The last step is to configure the Training parameters tab. In this case, skimmed it, the parameters more or less made sense, and we hit the Train model button!
Tip: save this config file with your custom name for reuse in the future. Otherwise, you’ll have to keep doing this folder configuration setup repeatedly.
The training launched with no issues, and after about 30 minutes, “D:\kohya_ss\trained_models” folder was full of 15 LoRA models. The last one is the one that has no epoch number on it, so we grabbed the BohoAI.safetensors file and copied it to our Automatic1111 models/Lora folder.
We did minimal testing here, but it all seemed to work. A more proper way of doing this step would be training it on top of SD1.5, then downloading the LoRA from the author (link) and comparing the two outputs to ensure they are the same.
Creating Photorealistic LoRA for Vodka V3
Finally, we got to the important part of making our custom LoRAs. If we go back to our three requirements for doing this (training data, tool, and parameters), we again have two out of three. We have the kohya trainer installed, and we will reuse the parameters. However, we are missing a dataset, and that’s where we will start.
We don’t know what an optimal dataset would be here, how many images, how resolution and aspect ratio impacts training, whether we should aim for a consistent type of images or diverse ones, how captions impact the results, etc. So as not to get stuck, we just decided to mimic an example that worked. That dataset contained ~50 images with super simplistic captions that started with a keyword.

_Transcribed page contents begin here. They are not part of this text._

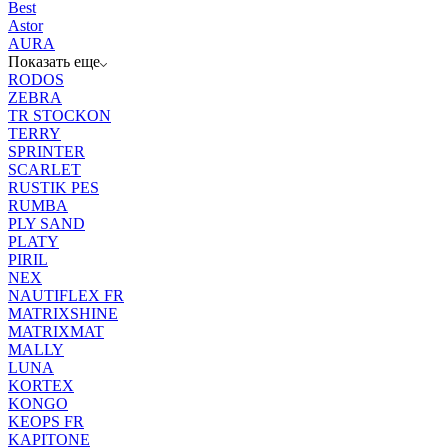
Best
Astor
AURA
Показать еще
RODOS
ZEBRA
TR STOCKON
TERRY
SPRINTER
SCARLET
RUSTIK PES
RUMBA
PLY SAND
PLATY
PIRIL
NEX
NAUTIFLEX FR
MATRIXSHINE
MATRIXMAT
MALLY
LUNA
KORTEX
KONGO
KEOPS FR
KAPITONE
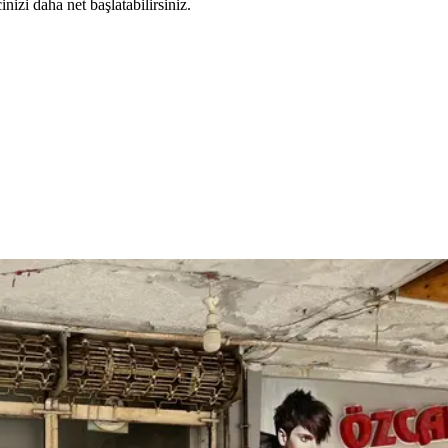
nizi daha net başlatabilirsiniz.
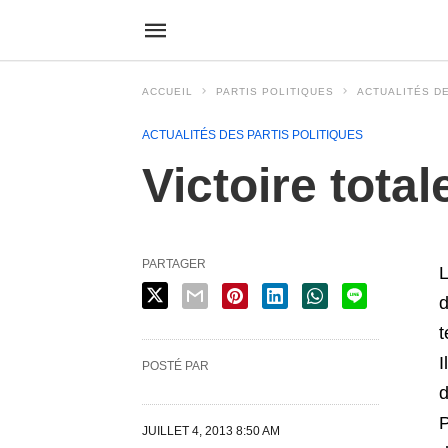
ACCUEIL
PARTIS POLITIQUES
ACTUALITÉS DE
ACTUALITÉS DES PARTIS POLITIQUES
Victoire tota
PARTAGER
L
d
t
I
POSTÉ PAR
d
P
JUILLET 4, 2013 8:50 AM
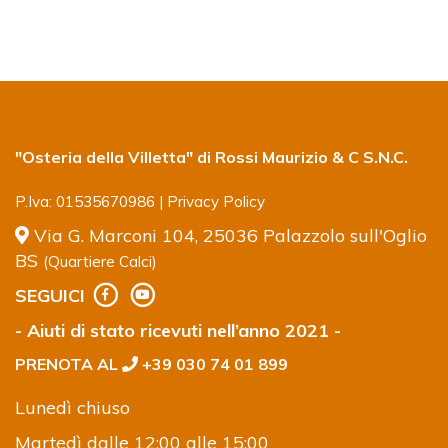
"Osteria della Villetta" di Rossi Maurizio & C S.N.C.
P.Iva: 01535670986 |
Privacy Policy
Via G. Marconi 104, 25036 Palazzolo sull'Oglio
BS
(Quartiere Calci)
SEGUICI
- Aiuti di stato ricevuti nell’anno 2021 -
PRENOTA AL
+39 030 74 01 899
Lunedì chiuso
Martedì dalle 12:00 alle 15:00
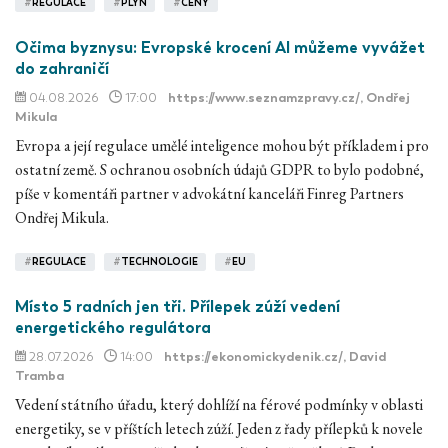
#
REGULACE
#
PLYN
#
CENY
Očima byznysu: Evropské krocení AI můžeme vyvážet
do zahraničí
04.08.2026
17:00
https://www.seznamzpravy.cz/
, Ondřej
Mikula
Evropa a její regulace umělé inteligence mohou být příkladem i pro
ostatní země. S ochranou osobních údajů GDPR to bylo podobné,
píše v komentáři partner v advokátní kanceláři Finreg Partners
Ondřej Mikula.
#
REGULACE
#
TECHNOLOGIE
#
EU
Místo 5 radních jen tři. Přílepek zúží vedení
energetického regulátora
28.07.2026
14:00
https://ekonomickydenik.cz/
, David
Tramba
Vedení státního úřadu, který dohlíží na férové podmínky v oblasti
energetiky, se v příštích letech zúží. Jeden z řady přílepků k novele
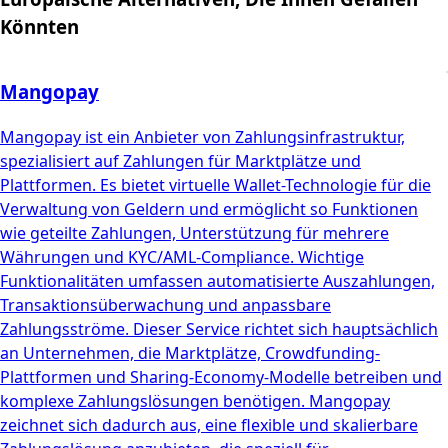
Könnten
Mangopay
Mangopay ist ein Anbieter von Zahlungsinfrastruktur,
spezialisiert auf Zahlungen für Marktplätze und
Plattformen. Es bietet virtuelle Wallet-Technologie für die
Verwaltung von Geldern und ermöglicht so Funktionen
wie geteilte Zahlungen, Unterstützung für mehrere
Währungen und KYC/AML-Compliance. Wichtige
Funktionalitäten umfassen automatisierte Auszahlungen,
Transaktionsüberwachung und anpassbare
Zahlungsströme. Dieser Service richtet sich hauptsächlich
an Unternehmen, die Marktplätze, Crowdfunding-
Plattformen und Sharing-Economy-Modelle betreiben und
komplexe Zahlungslösungen benötigen. Mangopay
zeichnet sich dadurch aus, eine flexible und skalierbare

We decided to create a somewhat consistent dataset, and instead of including all kinds of photos, we selected 50 high-quality portrait-type photos. Then, we manually created the caption text files. You can find the whole dataset here (link).
We updated the inputs folder (removed the Boho dataset and added portraits. Updated the model name in the trainer to vodka_portraits and launched the trainer. After ~30 minutes, we had our LoRA ready and placed in Automatic1111 for testing!
Results
The results were truly surprising for such a low-effort fine-tuning. Now Vodka can generate some very high-quality realistic photos. It’s not perfect and doesn’t work on all generations, but results look amazing when it works. Let’s take a look at a few examples:
On portraits, we saw the improvement, and in many ways, it successfully addressed the issues we had with the Vodka series (realistic photos looking burned or plastic).
However, it was surprising that Vodka suddenly started generating realistic photos even for non-portrait generations. Remember that our dataset only contained human portraits. It almost felt like this LoRA unlocked the capability of photorealism that was already there from inside the Vodka model.
And this nature shot confirmed its ability to generalize beyond portraits once again.
Overall observations so far:
The model can generate very high-quality photorealistic images
It also introduced many issues; in some generations, fingers are now extra deformed, and we observe some forgetting of subjects they knew before.
The model's diversity went down, generating more similar images within the same prompt.
Homework and Next Steps
Overall it was a very fun journey, and we created a LoRA that is fun and useful.
I hope this post is useful for you to get started with LoRAs and to adapt the approach we used to get up to speed on some topics quickly. And now that we like this space and see it has a lot of potential, it is time to recognize that there is much more to learn and try. That’s why we like to document some next steps and homework that we need to do to start climbing this exciting learning curve:
read the paper about the LoRA method https://arxiv.org/abs/2106.09685
Do a proper WSL2 setup
Practice - train more LoRAs
Start structured experiments to understand what are the things that matter in the process
Keep watching what others are doing and stay up to date.